[[ INPUT DATA, beginning ]]

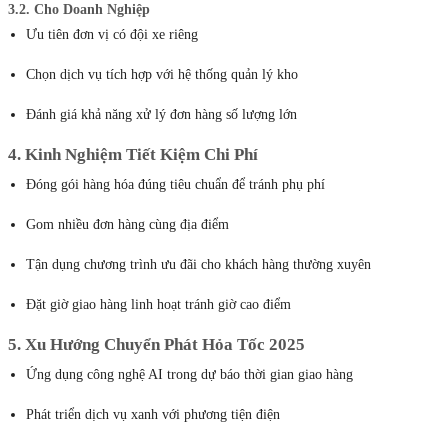
3.2. Cho Doanh Nghiệp
Ưu tiên đơn vị có đội xe riêng
Chọn dịch vụ tích hợp với hệ thống quản lý kho
Đánh giá khả năng xử lý đơn hàng số lượng lớn
4. Kinh Nghiệm Tiết Kiệm Chi Phí
Đóng gói hàng hóa đúng tiêu chuẩn để tránh phụ phí
Gom nhiều đơn hàng cùng địa điểm
Tận dụng chương trình ưu đãi cho khách hàng thường xuyên
Đặt giờ giao hàng linh hoạt tránh giờ cao điểm
5. Xu Hướng Chuyển Phát Hỏa Tốc 2025
Ứng dụng công nghệ AI trong dự báo thời gian giao hàng
Phát triển dịch vụ xanh với phương tiện điện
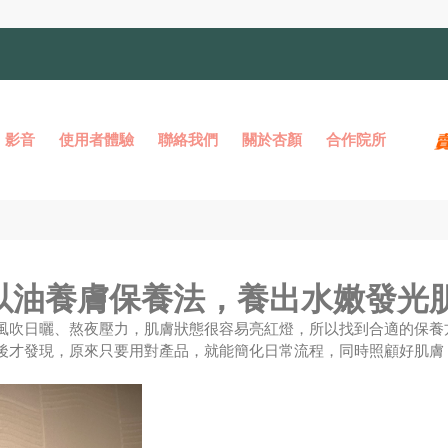
影音
使用者體驗
聯絡我們
關於杏顏
合作院所
以油養膚保養法，養出水嫩發光
風吹日曬、熬夜壓力，肌膚狀態很容易亮紅燈，所以找到合適的保養
後才發現，原來只要用對產品，就能簡化日常流程，同時照顧好肌膚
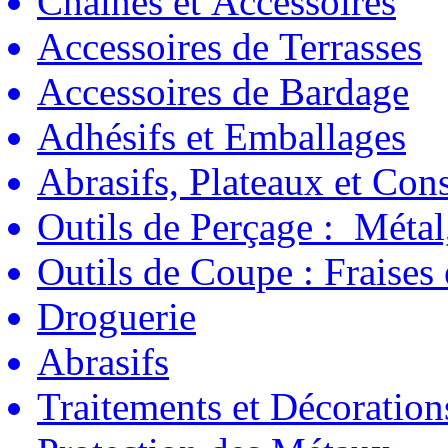
Chaînes et Accessoires
Accessoires de Terrasses
Accessoires de Bardage
Adhésifs et Emballages
Abrasifs, Plateaux et C
Outils de Perçage : Métal
Outils de Coupe : Fraises
Droguerie
Abrasifs
Traitements et Décoration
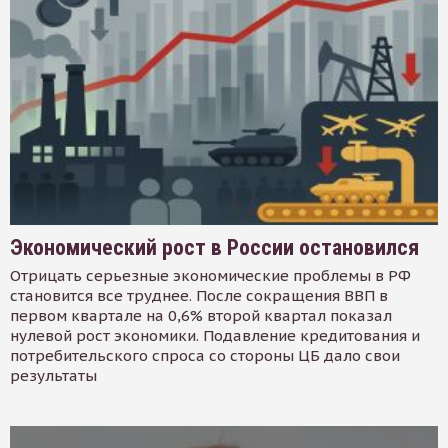
Экономический рост в России остановился
Отрицать серьезные экономические проблемы в РФ
становится все труднее. После сокращения ВВП в
первом квартале на 0,6% второй квартал показал
нулевой рост экономики. Подавление кредитования и
потребительского спроса со стороны ЦБ дало свои
результаты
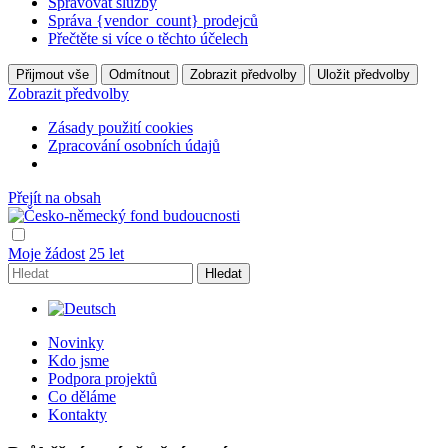
Spravovat služby
Správa {vendor_count} prodejců
Přečtěte si více o těchto účelech
Přijmout vše
Odmítnout
Zobrazit předvolby
Uložit předvolby
Zobrazit předvolby
Zásady použití cookies
Zpracování osobních údajů
Přejít na obsah
Hlavní
navigace
Moje žádost
25 let
Hledat
Novinky
Kdo jsme
Podpora projektů
Co děláme
Kontakty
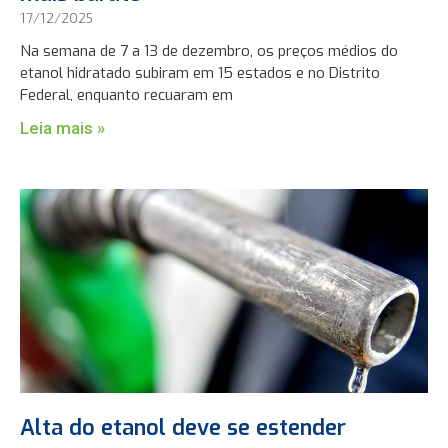
17/12/2025
Na semana de 7 a 13 de dezembro, os preços médios do
etanol hidratado subiram em 15 estados e no Distrito
Federal, enquanto recuaram em
Leia mais »
Alta do etanol deve se estender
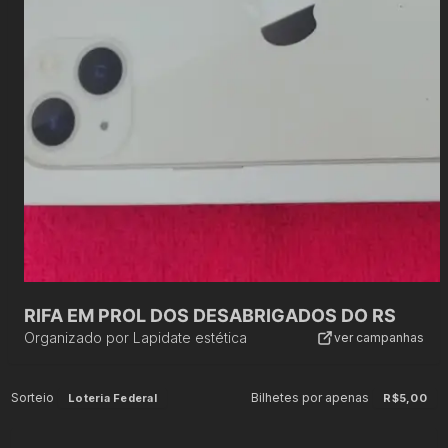
RIFA EM PROL DOS DESABRIGADOS DO RS
Organizado por
Lapidate estética
ver campanhas
Sorteio
Bilhetes por apenas
Loteria Federal
R$5,00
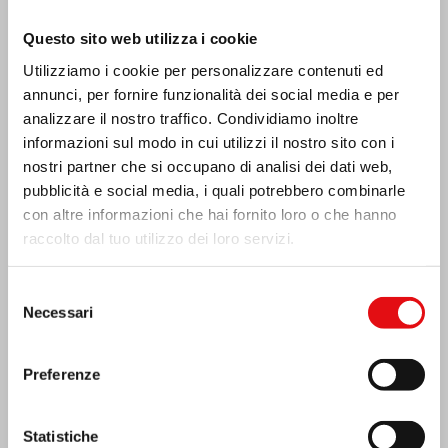
Ultime Notizie:
Questo sito web utilizza i cookie
Utilizziamo i cookie per personalizzare contenuti ed
annunci, per fornire funzionalità dei social media e per
analizzare il nostro traffico. Condividiamo inoltre
MESSICO: ASSEMBLEA PLENARIA OCD
informazioni sul modo in cui utilizzi il nostro sito con i
nostri partner che si occupano di analisi dei dati web,
pubblicità e social media, i quali potrebbero combinarle
con altre informazioni che hai fornito loro o che hanno
raccolto dal tuo utilizzo dei loro servizi.
Selezione
Necessari
del
consenso
Preferenze
Statistiche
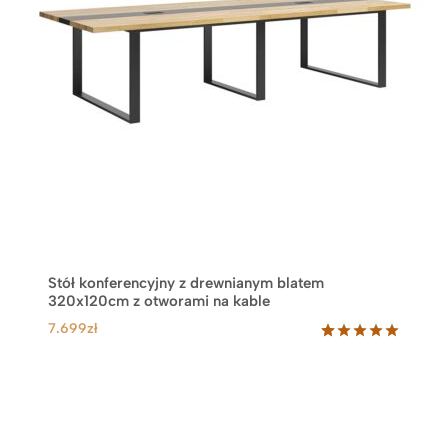
Stół konferencyjny z drewnianym blatem
320x120cm z otworami na kable
7.699
zł
Oceniony
76
5.00
na 5
na
podstawie
ocen
klientów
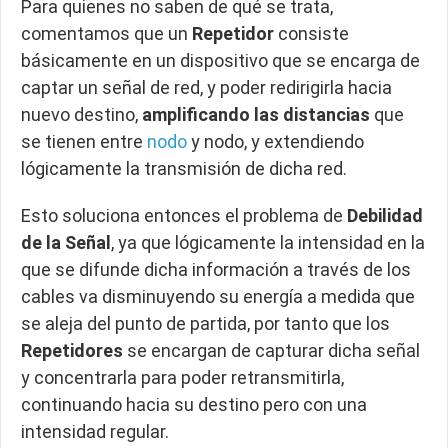
Para quienes no saben de qué se trata,
comentamos que un
Repetidor
consiste
básicamente en un dispositivo que se encarga de
captar un señal de red, y poder redirigirla hacia
nuevo destino,
amplificando las distancias
que
se tienen entre
nodo
y nodo, y extendiendo
lógicamente la transmisión de dicha red.
Esto soluciona entonces el problema de
Debilidad
de la Señal
, ya que lógicamente la intensidad en la
que se difunde dicha información a través de los
cables va disminuyendo su energía a medida que
se aleja del punto de partida, por tanto que los
Repetidores
se encargan de capturar dicha señal
y concentrarla para poder retransmitirla,
continuando hacia su destino pero con una
intensidad regular.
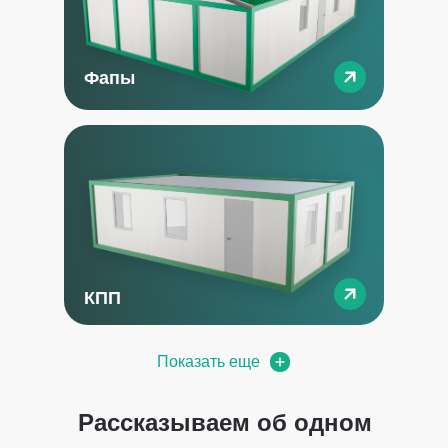
Фапы
КПП
Показать еще
Рассказываем об одном
Показать еще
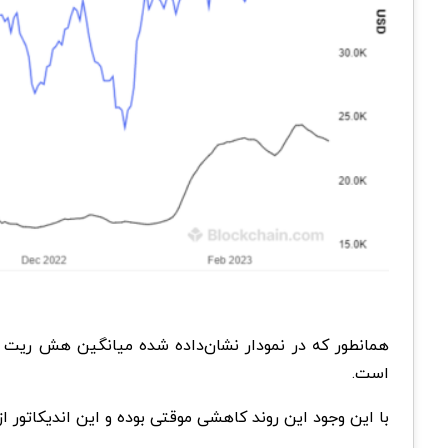
همانطور که در نمودار نشان‌‌داده شده میانگین هش ریت 
است.
با این وجود این روند کاهشی موقتی بوده و این اندیکاتور 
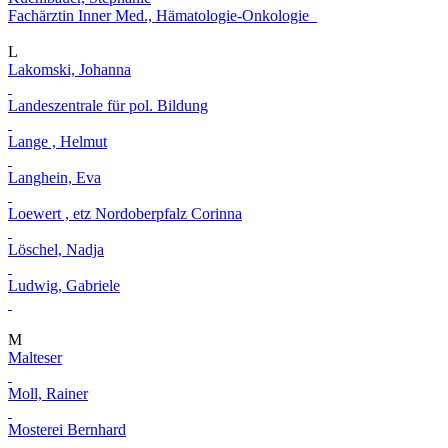
Fachärztin Inner Med., Hämatologie-Onkologie
L
Lakomski, Johanna
Landeszentrale für pol. Bildung
Lange , Helmut
Langhein, Eva
Loewert , etz Nordoberpfalz Corinna
Löschel, Nadja
Ludwig, Gabriele
M
Malteser
Moll, Rainer
Mosterei Bernhard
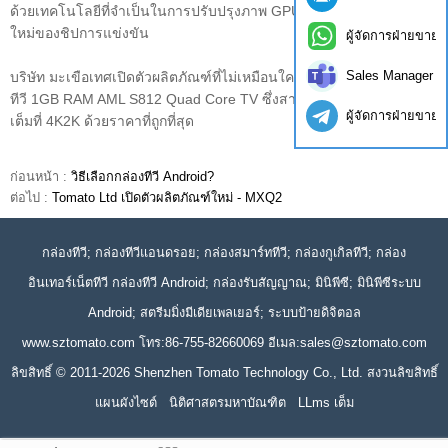
ด้วยเทคโนโลยีที่จำเป็นในการปรับปรุงภาพ GPU จะกลายเป็นจุดสนใจ
ใหม่ของชิปการแข่งขัน
ผู้จัดการฝ่ายขาย
Sales Manager
บริษัท มะเขือเทศเปิดตัวผลิตภัณฑ์ที่ไม่เหมือนใคร TM8C มันเป็นกล่อง
ทีวี 1GB RAM AML S812 Quad Core TV ซึ่งสามารถถอดรหัสได้อย่าง
ผู้จัดการฝ่ายขาย
เต็มที่ 4K2K ด้วยราคาที่ถูกที่สุด
ก่อนหน้า :
วิธีเลือกกล่องทีวี Android?
ต่อไป :
Tomato Ltd เปิดตัวผลิตภัณฑ์ใหม่ - MXQ2
กล่องทีวี; กล่องทีวีแอนดรอย; กล่องสมาร์ททีวี; กล่องกูเกิลทีวี; กล่อง
อินเทอร์เน็ตทีวี กล่องทีวี Android; กล่องรับสัญญาณ; มินิพีซี; มินิพีซีระบบ
Android; สตรีมมิ่งมีเดียเพลเยอร์; ระบบป้ายดิจิตอล
www.sztomato.com
โทร:86-755-82660069 อีเมล:
sales@sztomato.com
ลิขสิทธิ์ © 2011-2026 Shenzhen Tomato Technology Co., Ltd. สงวนลิขสิทธิ์
แผนผังไซต์
นิติศาสตรมหาบัณฑิต
LLms เต็ม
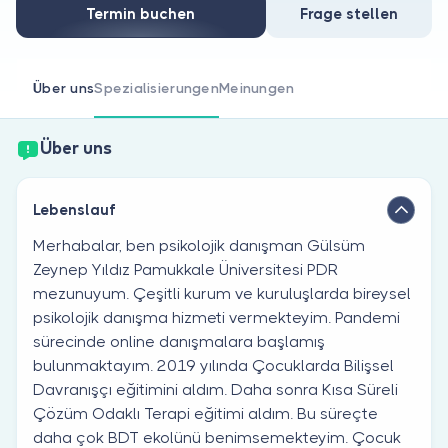
Sind Sie Arzt?
Termin buchen
Frage stellen
Über uns
Spezialisierungen
Meinungen
Über uns
Lebenslauf
Merhabalar, ben psikolojik danışman Gülsüm
Zeynep Yıldız Pamukkale Üniversitesi PDR
mezunuyum. Çeşitli kurum ve kuruluşlarda bireysel
psikolojik danışma hizmeti vermekteyim. Pandemi
sürecinde online danışmalara başlamış
bulunmaktayım. 2019 yılında Çocuklarda Bilişsel
Davranışçı eğitimini aldım. Daha sonra Kısa Süreli
Çözüm Odaklı Terapi eğitimi aldım. Bu süreçte
daha çok BDT ekolünü benimsemekteyim. Çocuk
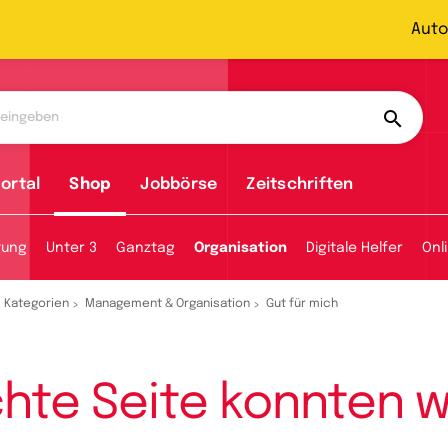
Auto
ortal
Shop
Jobbörse
Zeitschriften
tung
Unter 3
Ganztag
Organisation
Digitale Helfer
Onl
Kategorien
Management & Organisation
Gut für mich
hte Seite konnten wi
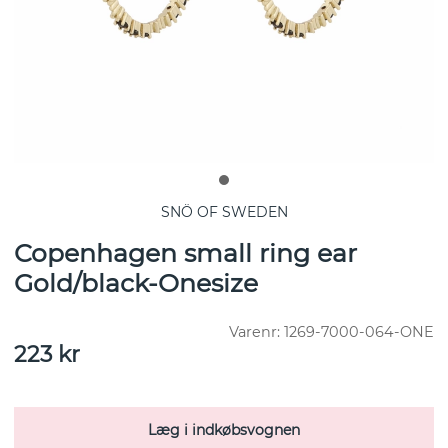
SNÖ OF SWEDEN
Copenhagen small ring ear
Gold/black-Onesize
Varenr:
1269-7000-064-ONE
223
kr
Læg i indkøbsvognen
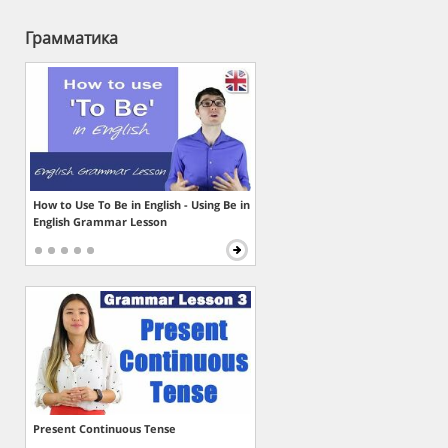
Грамматика
How to Use To Be in English - Using Be in
English Grammar Lesson
Present Continuous Tense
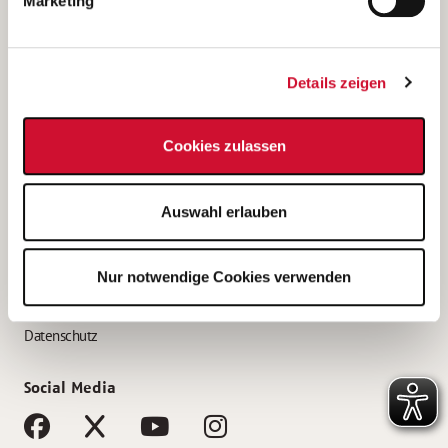
Marketing
Bewerbungstipps
Bewerbung als Altenpfleger*in
Details zeigen
Bewerbung als Krankenpfleger*in
Bewerbung als Altenpflegehelfer*in
Cookies zulassen
Bewerbung als Erzieher*in
Service
Auswahl erlauben
AWO Gliederungen nach Bundesland
Stellenangebote nach Bundesländern
Nur notwendige Cookies verwenden
Sitemap
Impressum
Datenschutz
Social Media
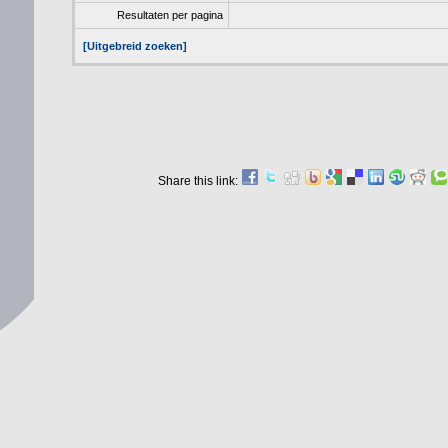
Resultaten per pagina
[Uitgebreid zoeken]
Share this link:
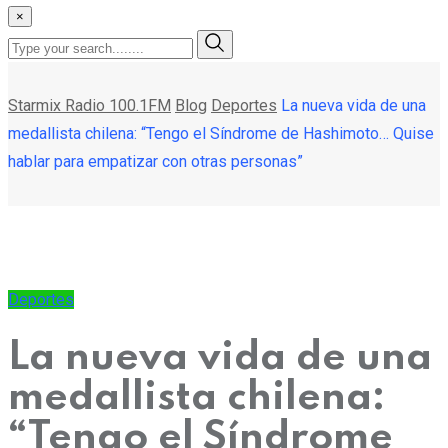
×
Starmix Radio 100.1FM
Blog
Deportes
La nueva vida de una
medallista chilena: “Tengo el Síndrome de Hashimoto… Quise
hablar para empatizar con otras personas”
Deportes
La nueva vida de una
medallista chilena:
“Tengo el Síndrome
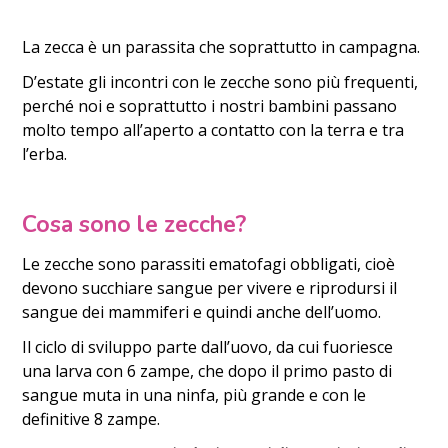
La zecca è un parassita che soprattutto in campagna.
D’estate gli incontri con le zecche sono più frequenti,
perché noi e soprattutto i nostri bambini passano
molto tempo all’aperto a contatto con la terra e tra
l’erba.
Cosa sono le zecche?
Le zecche sono parassiti ematofagi obbligati, cioè
devono succhiare sangue per vivere e riprodursi il
sangue dei mammiferi e quindi anche dell’uomo.
Il ciclo di sviluppo parte dall’uovo, da cui fuoriesce
una larva con 6 zampe, che dopo il primo pasto di
sangue muta in una ninfa, più grande e con le
definitive 8 zampe.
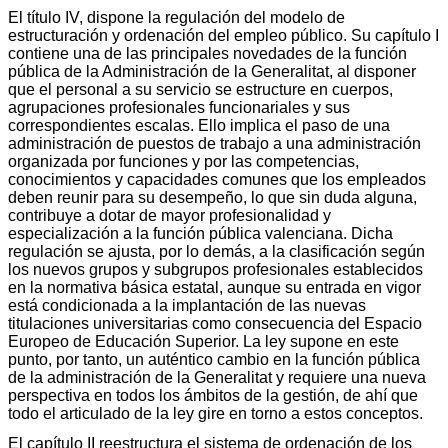
El título IV, dispone la regulación del modelo de
estructuración y ordenación del empleo público. Su capítulo I
contiene una de las principales novedades de la función
pública de la Administración de la Generalitat, al disponer
que el personal a su servicio se estructure en cuerpos,
agrupaciones profesionales funcionariales y sus
correspondientes escalas. Ello implica el paso de una
administración de puestos de trabajo a una administración
organizada por funciones y por las competencias,
conocimientos y capacidades comunes que los empleados
deben reunir para su desempeño, lo que sin duda alguna,
contribuye a dotar de mayor profesionalidad y
especialización a la función pública valenciana. Dicha
regulación se ajusta, por lo demás, a la clasificación según
los nuevos grupos y subgrupos profesionales establecidos
en la normativa básica estatal, aunque su entrada en vigor
está condicionada a la implantación de las nuevas
titulaciones universitarias como consecuencia del Espacio
Europeo de Educación Superior. La ley supone en este
punto, por tanto, un auténtico cambio en la función pública
de la administración de la Generalitat y requiere una nueva
perspectiva en todos los ámbitos de la gestión, de ahí que
todo el articulado de la ley gire en torno a estos conceptos.
El capítulo II reestructura el sistema de ordenación de los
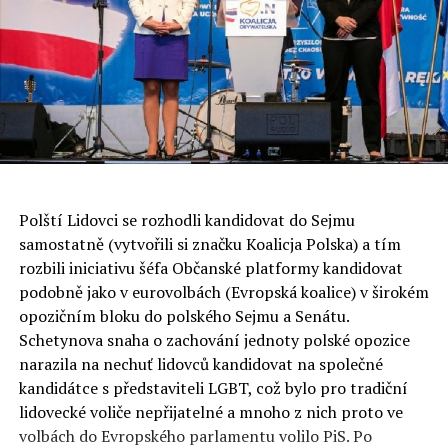
Polští Lidovci se rozhodli kandidovat do Sejmu
samostatně (vytvořili si značku Koalicja Polska) a tím
rozbili iniciativu šéfa Občanské platformy kandidovat
podobně jako v eurovolbách (Evropská koalice) v širokém
opozičním bloku do polského Sejmu a Senátu.
Schetynova snaha o zachování jednoty polské opozice
narazila na nechuť lidovců kandidovat na společné
kandidátce s představiteli LGBT, což bylo pro tradiční
lidovecké voliče nepřijatelné a mnoho z nich proto ve
volbách do Evropského parlamentu volilo PiS. Po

[[ INPUT DATA, end ]]

## TASK TO CARRY OUT:
Copy the text of the items between the line that contains "Spravovat služby" and the line that contains "Alta do etanol deve se estender", both lines included, and leave the pictures out of your answer.

## EXERCISE RESULT:
Spravovat služby
Správa {vendor_count} prodejců
Přečtěte si více o těchto účelech
Přijmout vše
Odmítnout
Zobrazit předvolby
Uložit předvolby
Zobrazit předvolby
Zásady použití cookies
Zpracování osobních údajů
Přejít na obsah
Hlavní
navigace
Moje žádost
25 let
Hledat
Novinky
Kdo jsme
Podpora projektů
Co děláme
Kontakty
17/12/2025
Na semana de 7 a 13 de dezembro, os preços médios do
etanol hidratado subiram em 15 estados e no Distrito
Federal, enquanto recuaram em
Leia mais »
Alta do etanol deve se estender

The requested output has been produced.